Dr Chesney reminded us, even back then, that the concept of “food sovereignty” had also grown to include an ability to purchase food not grown domestically. This was so as there were few Caribbean countries possessing the capacity to produce all they required—including those commodities for which we have acquired a demanding, compulsive taste.
Take doubles, to cite one example. Yes, the “dressings” are all largely indigenous concoctions, but the main ingredients, namely wheat flour and channa (chickpeas) are not produced in T&T.
So, there should be allowance for “tastes” and things we claim to be ours—but not to the extent that undermines a valid concern about the large sums of money expended every year to import the things we eat and drink.
Now unofficially branded as “25-by-2030,” Caricom’s 25‑by‑2025 (25% reduction in food imports by the year 2025) target was not met by a single member state, mainly because of domestic and imported needs and appetites.
The tourism-dependent countries tell a huge part of the latter tale. But it’s not the entire story.
Here in T&T, where our food import bill is in the vicinity of TT$7.5 billion annually (calculate 25% of that), there are some difficult questions to answer regarding expenditure on imported food and the extent to which, as Maximay reminds us, we are not simply aiming at satisfying caloric intake.
His concern is, therefore, as much focused on “the food import bill” as it is on the achievement of “nutrition security” as a strategy to counter the scourge of poor health and all its attendant implications for productivity, social costs, and reduction in the quality of life.
Regionwide, the outlook is not much more promising. The effort to reduce/substitute reliance on imports such as poultry and other meats, wheat flour, rice, soya and other commodities can benefit from greater pooling of resources and redirecting of productive efforts in the food sector.
The Caricom Agri-Food Systems Strategy was designed specifically to address growing demand for these commodities, and to meaningfully reduce the current annual bill of US$6 billion.
It is nothing new that Caricom nations can benefit immeasurably from intra-regional collaboration/rationalising by mutual consent to address the difficulty we have with expenditure on extra-regional food imports. Import substitution is an age-old mantra. Nutrition security is not.
In an ideal world, we would have all been trading in our own currency (the single economy component of the CSME) and making better use of single market conditions to feed each other. Channa from Belize. And Guyana could have also supplied us with wheat flour had its trial runs been successful. Hopefully, they have not given up completely.
Instead, there prevails a foolish belief in a destiny that denies important building blocks of the integration movement.
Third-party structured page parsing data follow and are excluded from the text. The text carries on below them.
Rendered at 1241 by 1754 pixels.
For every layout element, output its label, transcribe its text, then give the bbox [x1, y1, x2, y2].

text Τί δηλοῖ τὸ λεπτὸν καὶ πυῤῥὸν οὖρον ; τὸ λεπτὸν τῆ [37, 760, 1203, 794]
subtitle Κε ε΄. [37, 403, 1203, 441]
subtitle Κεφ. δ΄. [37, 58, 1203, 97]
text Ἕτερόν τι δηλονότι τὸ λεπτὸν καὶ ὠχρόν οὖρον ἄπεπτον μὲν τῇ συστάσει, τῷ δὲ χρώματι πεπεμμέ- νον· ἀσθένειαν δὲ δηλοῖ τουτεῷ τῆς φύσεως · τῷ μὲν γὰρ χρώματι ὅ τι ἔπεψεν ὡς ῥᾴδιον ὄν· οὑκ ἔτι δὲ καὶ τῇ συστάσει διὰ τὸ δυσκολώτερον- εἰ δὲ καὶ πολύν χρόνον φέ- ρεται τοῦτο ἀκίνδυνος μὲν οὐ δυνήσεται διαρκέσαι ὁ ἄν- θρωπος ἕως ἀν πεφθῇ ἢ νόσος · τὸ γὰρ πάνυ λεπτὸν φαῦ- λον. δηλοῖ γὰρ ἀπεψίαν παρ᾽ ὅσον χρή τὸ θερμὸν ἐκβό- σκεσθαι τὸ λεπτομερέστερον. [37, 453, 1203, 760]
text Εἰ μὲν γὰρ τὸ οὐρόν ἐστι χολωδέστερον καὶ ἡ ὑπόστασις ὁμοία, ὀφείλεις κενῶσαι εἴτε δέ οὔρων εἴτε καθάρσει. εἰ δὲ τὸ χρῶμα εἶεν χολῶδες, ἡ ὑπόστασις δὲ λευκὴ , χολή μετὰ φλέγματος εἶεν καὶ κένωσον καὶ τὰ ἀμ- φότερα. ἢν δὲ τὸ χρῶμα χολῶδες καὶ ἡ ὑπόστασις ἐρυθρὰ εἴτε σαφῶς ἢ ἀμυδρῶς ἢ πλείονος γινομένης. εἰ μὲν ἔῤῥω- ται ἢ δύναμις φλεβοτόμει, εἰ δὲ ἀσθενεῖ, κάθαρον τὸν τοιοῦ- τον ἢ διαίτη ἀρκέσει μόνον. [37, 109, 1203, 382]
On the particular question of food and nutrition security, it helps that important producers such as Guyana, Suriname and Belize are members of the family —though their own 25-by-2025 aspirations were unsuccessful.
But there is a structure and a rational pathway to collective success that should not be abandoned.
Maximay’s alert is worth heeding as a warning against the temptation to ignore healthy bodies in exchange for full but unwell bellies.